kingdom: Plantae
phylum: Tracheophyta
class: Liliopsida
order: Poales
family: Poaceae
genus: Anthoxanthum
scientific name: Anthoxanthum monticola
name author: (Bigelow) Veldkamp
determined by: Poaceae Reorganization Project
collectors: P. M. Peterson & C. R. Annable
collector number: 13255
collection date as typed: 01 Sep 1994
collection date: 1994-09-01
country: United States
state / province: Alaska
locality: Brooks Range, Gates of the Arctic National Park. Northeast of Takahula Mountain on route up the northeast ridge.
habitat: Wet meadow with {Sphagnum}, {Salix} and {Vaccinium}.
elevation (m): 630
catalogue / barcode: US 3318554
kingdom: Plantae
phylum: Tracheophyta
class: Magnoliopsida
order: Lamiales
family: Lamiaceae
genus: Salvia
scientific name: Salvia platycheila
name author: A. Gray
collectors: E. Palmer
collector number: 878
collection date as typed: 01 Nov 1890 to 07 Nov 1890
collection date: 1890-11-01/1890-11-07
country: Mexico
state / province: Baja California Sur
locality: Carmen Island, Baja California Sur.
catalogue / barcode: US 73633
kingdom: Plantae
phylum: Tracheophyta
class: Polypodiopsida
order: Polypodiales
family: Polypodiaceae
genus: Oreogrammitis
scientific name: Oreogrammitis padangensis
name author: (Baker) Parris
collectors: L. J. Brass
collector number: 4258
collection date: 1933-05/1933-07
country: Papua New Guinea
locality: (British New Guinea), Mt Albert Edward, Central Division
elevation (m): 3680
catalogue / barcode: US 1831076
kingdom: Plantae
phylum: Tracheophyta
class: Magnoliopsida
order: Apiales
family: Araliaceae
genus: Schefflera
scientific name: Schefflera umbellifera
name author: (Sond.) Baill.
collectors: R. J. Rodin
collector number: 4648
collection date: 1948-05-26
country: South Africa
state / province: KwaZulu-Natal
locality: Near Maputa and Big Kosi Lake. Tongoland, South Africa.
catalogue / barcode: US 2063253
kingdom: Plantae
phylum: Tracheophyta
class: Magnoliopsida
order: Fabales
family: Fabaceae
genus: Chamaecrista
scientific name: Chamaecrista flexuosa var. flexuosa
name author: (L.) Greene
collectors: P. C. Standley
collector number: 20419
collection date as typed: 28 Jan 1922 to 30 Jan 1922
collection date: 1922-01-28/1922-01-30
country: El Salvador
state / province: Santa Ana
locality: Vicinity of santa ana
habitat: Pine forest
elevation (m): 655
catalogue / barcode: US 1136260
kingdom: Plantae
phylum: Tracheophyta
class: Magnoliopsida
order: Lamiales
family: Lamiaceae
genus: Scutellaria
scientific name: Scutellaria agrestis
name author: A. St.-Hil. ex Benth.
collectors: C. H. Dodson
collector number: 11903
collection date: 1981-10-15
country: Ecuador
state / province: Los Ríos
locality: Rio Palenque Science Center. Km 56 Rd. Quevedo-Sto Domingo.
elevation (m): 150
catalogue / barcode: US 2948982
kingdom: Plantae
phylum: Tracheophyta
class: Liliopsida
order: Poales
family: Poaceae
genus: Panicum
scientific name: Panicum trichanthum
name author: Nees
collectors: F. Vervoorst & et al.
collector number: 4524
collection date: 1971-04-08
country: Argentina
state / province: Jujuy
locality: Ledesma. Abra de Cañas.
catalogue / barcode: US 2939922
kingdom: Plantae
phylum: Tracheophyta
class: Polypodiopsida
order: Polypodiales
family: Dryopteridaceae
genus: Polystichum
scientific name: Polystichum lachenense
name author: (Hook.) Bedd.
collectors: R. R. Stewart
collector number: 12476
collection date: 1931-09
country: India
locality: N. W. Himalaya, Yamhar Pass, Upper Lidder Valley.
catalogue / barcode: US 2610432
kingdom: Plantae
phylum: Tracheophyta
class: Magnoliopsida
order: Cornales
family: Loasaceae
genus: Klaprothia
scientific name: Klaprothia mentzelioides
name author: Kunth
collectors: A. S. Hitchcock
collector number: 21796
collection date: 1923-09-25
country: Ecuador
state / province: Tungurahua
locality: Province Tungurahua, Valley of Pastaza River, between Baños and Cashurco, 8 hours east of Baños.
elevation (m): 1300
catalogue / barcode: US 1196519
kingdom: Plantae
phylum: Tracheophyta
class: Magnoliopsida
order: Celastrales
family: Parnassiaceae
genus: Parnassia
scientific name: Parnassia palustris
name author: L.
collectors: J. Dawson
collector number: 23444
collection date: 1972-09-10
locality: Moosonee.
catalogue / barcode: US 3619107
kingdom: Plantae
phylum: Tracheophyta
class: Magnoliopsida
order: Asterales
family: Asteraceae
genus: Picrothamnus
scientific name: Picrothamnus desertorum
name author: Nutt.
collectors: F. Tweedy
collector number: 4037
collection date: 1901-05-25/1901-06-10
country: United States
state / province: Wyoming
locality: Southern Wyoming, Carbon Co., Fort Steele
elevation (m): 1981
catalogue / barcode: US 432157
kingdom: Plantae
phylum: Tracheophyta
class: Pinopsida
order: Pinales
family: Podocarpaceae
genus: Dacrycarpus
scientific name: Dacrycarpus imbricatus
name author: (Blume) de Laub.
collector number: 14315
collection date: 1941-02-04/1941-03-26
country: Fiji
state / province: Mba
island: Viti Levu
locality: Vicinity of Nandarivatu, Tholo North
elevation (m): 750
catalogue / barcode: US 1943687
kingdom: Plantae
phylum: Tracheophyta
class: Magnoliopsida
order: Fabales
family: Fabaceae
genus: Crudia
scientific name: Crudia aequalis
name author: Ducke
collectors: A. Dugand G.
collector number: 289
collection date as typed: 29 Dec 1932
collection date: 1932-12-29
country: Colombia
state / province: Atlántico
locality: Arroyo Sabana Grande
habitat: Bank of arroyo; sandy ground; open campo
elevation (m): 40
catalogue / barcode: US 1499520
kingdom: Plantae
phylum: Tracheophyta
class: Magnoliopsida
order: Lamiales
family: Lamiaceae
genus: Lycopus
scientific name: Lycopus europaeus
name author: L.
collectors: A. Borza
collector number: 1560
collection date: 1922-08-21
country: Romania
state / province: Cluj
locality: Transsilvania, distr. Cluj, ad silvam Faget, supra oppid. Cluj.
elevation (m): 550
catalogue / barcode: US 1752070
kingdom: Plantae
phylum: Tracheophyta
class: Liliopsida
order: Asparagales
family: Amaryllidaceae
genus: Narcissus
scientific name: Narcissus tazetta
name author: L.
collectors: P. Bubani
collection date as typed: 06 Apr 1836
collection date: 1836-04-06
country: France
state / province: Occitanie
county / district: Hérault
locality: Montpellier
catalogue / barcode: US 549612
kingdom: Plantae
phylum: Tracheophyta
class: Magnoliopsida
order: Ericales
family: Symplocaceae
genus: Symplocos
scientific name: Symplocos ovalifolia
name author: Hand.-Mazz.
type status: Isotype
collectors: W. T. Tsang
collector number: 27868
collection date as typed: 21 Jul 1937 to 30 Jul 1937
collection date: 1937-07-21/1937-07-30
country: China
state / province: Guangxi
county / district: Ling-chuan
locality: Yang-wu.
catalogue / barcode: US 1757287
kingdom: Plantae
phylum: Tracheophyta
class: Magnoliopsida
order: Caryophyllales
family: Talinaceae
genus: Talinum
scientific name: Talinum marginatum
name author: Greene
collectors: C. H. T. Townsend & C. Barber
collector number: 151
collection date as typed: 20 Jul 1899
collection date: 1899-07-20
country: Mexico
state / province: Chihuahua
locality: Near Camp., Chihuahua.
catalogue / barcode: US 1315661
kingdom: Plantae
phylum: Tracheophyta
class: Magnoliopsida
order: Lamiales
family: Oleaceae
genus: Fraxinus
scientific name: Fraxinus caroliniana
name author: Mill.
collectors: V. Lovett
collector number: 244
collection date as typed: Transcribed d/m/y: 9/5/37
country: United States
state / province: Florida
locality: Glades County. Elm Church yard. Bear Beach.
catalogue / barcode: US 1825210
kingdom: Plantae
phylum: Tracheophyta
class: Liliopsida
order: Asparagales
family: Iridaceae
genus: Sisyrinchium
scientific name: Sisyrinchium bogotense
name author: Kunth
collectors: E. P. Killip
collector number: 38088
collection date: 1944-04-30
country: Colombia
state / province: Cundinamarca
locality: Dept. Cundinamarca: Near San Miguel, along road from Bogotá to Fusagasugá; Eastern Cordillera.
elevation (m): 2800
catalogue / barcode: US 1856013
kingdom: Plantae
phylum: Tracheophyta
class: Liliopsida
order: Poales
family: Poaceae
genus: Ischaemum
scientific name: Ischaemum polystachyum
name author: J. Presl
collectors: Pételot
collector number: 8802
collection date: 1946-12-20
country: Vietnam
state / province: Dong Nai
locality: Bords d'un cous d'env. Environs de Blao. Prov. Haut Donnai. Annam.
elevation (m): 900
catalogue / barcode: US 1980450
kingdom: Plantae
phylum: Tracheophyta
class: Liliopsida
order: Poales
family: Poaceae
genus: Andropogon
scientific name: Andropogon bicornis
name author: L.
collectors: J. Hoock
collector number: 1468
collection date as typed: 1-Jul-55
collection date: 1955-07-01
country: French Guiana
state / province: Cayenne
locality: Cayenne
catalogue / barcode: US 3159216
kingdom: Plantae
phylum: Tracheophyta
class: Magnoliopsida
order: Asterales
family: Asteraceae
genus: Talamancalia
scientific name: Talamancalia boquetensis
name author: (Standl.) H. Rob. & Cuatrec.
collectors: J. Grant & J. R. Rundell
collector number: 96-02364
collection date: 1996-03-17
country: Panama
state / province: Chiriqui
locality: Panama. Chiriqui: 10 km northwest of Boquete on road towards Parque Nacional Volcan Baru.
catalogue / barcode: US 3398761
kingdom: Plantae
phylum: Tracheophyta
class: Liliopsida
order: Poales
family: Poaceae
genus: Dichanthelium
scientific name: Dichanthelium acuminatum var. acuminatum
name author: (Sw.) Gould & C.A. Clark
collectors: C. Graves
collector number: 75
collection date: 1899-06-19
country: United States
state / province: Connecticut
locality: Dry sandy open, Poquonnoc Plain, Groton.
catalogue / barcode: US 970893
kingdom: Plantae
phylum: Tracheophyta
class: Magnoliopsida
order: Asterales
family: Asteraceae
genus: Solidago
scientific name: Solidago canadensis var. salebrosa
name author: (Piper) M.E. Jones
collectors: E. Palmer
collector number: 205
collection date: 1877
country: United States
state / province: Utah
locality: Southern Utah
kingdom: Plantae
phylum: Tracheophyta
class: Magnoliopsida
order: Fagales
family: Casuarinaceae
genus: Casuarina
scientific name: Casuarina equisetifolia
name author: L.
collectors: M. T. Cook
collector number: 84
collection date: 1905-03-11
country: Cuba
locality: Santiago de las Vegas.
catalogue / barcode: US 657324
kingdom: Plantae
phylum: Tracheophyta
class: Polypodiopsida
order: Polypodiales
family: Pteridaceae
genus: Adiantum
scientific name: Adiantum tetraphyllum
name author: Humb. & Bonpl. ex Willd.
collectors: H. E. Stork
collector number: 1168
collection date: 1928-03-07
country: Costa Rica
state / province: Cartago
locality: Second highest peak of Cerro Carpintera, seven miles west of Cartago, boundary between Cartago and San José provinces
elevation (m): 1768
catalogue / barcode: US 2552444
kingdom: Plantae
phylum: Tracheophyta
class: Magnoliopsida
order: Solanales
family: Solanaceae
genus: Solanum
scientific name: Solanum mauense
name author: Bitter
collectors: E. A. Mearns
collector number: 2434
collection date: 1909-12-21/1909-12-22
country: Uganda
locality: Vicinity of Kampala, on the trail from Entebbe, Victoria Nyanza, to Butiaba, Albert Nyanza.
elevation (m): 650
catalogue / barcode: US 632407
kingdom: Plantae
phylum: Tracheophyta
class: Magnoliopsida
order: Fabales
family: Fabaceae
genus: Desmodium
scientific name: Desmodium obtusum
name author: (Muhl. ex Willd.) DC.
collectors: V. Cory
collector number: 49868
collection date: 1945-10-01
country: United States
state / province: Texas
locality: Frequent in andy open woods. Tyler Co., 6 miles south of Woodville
________________
■ **SHORT EXERCISE**
Reproduce the material without alteration, from its first line through the line that contains "country: Papua New Guinea".

■ **EXERCISE ANSWER**
kingdom: Plantae
phylum: Tracheophyta
class: Liliopsida
order: Poales
family: Poaceae
genus: Anthoxanthum
scientific name: Anthoxanthum monticola
name author: (Bigelow) Veldkamp
determined by: Poaceae Reorganization Project
collectors: P. M. Peterson & C. R. Annable
collector number: 13255
collection date as typed: 01 Sep 1994
collection date: 1994-09-01
country: United States
state / province: Alaska
locality: Brooks Range, Gates of the Arctic National Park. Northeast of Takahula Mountain on route up the northeast ridge.
habitat: Wet meadow with {Sphagnum}, {Salix} and {Vaccinium}.
elevation (m): 630
catalogue / barcode: US 3318554
kingdom: Plantae
phylum: Tracheophyta
class: Magnoliopsida
order: Lamiales
family: Lamiaceae
genus: Salvia
scientific name: Salvia platycheila
name author: A. Gray
collectors: E. Palmer
collector number: 878
collection date as typed: 01 Nov 1890 to 07 Nov 1890
collection date: 1890-11-01/1890-11-07
country: Mexico
state / province: Baja California Sur
locality: Carmen Island, Baja California Sur.
catalogue / barcode: US 73633
kingdom: Plantae
phylum: Tracheophyta
class: Polypodiopsida
order: Polypodiales
family: Polypodiaceae
genus: Oreogrammitis
scientific name: Oreogrammitis padangensis
name author: (Baker) Parris
collectors: L. J. Brass
collector number: 4258
collection date: 1933-05/1933-07
country: Papua New Guinea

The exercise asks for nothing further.